* ОПИСАНИЕ ЗАДАНИЯ:
На сколько человек, согласно отрывку об альтернативах ПНИ, были рассчитаны комнаты, которые еще недавно существовали в некоторых интернатах?

* ОТРЫВОК:
В некоторых интернатах еще недавно были комнаты на шестнадцать человек. Не уверена, что в таких условиях возможно учитывать совместимость людей по возрасту, темпераменту.
Фото с сайта raptus.su
Если не ПНИ, то как быть?
— Какая может быть альтернатива подобным закрытым учреждениям?
— Если исходить из человеческих потребностей, то человеку комфортнее жить одному, в семье или в небольшом сообществе. В доме или квартире, пространство которой можно охватить взглядом, обжить; по которому можно свободно передвигаться; где можно уединиться. Человек может также жить в небольшом общежитии, в сельском поселении, в общине.
Некоторые дееспособные люди, которые сейчас заперты в ПНИ, могут после небольшой подготовки или при условии сопровождения в решении важных вопросов жить самостоятельно.
Часть людей, менее адаптированных, могут существовать автономно при обеспечении поддержки и сопровождения. Сопровождения должно быть не слишком много и не слишком мало, а ровно столько, чтобы человек мог вести максимально самостоятельный образ жизни, на который он способен.
Например, человек на коляске нуждается в помощи в той или иной мере при передвижении, одевании, приготовлении и приеме пищи, совершении гигиенических процедур. Если же человек сам передвигается по городу, но при этом он тревожный, плохо считает, не может одеться по погоде, то ему необходим сопровождающий, которому он доверяет и рекомендации которого будет выполнять.
Кого-то надо водить за руку, кому-то – помогать есть, кому-то третьему – постоянно что-то объяснять. Кто-то не может устроиться на работу, потому что не различает, что он умеет делать, а чего не сумеет никогда.

* ИСХОДНЫЕ ДАННЫЕ:
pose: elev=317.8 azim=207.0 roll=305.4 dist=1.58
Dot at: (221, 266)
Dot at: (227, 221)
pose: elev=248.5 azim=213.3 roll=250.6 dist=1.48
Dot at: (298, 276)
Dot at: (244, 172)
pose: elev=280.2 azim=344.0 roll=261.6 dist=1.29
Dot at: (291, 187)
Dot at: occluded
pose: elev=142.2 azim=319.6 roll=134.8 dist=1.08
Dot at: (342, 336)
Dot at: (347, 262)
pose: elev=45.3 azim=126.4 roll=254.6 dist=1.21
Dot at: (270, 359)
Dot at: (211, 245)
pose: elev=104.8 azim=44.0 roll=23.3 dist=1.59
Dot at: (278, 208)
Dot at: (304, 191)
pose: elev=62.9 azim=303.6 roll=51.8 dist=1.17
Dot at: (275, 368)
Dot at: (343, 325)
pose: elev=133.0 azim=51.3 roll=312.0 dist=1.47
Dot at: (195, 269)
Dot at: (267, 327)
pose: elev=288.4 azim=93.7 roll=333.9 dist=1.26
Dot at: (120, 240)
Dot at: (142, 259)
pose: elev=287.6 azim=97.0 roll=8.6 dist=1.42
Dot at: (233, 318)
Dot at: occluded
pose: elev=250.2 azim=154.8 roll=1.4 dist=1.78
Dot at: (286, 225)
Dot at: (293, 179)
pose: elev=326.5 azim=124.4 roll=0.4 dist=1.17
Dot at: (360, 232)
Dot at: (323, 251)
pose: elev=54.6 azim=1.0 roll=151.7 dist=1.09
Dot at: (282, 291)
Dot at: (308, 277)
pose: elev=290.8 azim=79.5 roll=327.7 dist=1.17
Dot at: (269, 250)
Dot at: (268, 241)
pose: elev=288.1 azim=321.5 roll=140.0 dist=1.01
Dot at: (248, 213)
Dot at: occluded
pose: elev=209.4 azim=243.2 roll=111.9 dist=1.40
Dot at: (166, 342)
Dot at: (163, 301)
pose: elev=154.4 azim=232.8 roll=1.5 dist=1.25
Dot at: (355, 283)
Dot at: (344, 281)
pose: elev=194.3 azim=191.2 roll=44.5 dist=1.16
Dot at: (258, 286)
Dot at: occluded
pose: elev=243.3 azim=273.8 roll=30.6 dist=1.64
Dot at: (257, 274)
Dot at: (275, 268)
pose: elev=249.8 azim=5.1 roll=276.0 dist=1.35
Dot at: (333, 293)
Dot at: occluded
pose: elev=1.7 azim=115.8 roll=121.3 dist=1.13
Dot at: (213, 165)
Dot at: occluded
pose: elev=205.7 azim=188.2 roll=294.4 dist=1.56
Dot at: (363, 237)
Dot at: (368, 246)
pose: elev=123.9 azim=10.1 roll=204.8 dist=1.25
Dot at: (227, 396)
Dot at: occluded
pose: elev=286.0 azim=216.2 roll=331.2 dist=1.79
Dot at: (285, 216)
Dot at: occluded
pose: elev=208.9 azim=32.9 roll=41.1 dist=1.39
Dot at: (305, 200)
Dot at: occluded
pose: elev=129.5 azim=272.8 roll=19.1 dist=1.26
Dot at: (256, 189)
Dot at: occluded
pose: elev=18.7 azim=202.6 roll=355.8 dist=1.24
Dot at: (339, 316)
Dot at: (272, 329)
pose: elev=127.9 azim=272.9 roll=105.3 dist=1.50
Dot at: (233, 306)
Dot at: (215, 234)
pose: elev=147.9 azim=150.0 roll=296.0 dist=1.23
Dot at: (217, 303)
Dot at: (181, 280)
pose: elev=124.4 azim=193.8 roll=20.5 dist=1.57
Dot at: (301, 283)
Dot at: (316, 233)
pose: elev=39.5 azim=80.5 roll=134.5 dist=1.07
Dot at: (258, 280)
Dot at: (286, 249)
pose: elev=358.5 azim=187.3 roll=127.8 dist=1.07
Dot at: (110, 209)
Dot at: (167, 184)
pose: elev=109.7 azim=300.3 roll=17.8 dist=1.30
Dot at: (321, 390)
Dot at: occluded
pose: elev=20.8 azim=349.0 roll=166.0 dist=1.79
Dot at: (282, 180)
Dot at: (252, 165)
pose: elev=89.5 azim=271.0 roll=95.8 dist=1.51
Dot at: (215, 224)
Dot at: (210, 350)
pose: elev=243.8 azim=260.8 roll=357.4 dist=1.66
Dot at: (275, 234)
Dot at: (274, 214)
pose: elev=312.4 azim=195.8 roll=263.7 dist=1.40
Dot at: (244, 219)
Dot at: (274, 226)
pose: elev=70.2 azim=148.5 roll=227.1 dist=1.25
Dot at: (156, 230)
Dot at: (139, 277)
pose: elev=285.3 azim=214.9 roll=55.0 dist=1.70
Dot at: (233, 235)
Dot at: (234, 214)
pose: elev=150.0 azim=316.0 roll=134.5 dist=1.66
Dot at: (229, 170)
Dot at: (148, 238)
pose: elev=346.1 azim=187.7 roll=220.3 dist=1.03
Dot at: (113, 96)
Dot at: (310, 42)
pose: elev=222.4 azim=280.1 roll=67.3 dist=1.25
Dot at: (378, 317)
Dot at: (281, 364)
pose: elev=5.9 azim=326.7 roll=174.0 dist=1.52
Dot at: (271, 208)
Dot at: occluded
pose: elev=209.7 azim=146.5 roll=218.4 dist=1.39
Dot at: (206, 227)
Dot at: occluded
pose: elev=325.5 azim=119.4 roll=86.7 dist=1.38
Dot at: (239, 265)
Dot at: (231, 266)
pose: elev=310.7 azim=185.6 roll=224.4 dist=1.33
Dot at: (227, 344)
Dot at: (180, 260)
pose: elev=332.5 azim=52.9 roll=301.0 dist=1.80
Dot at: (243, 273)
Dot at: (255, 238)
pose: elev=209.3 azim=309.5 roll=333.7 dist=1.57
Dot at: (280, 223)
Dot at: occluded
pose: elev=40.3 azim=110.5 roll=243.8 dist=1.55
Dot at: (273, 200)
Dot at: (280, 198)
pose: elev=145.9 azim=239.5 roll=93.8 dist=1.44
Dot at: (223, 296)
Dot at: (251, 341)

* ПОЛЕ ОТВЕТА:
На шестнадцать человек.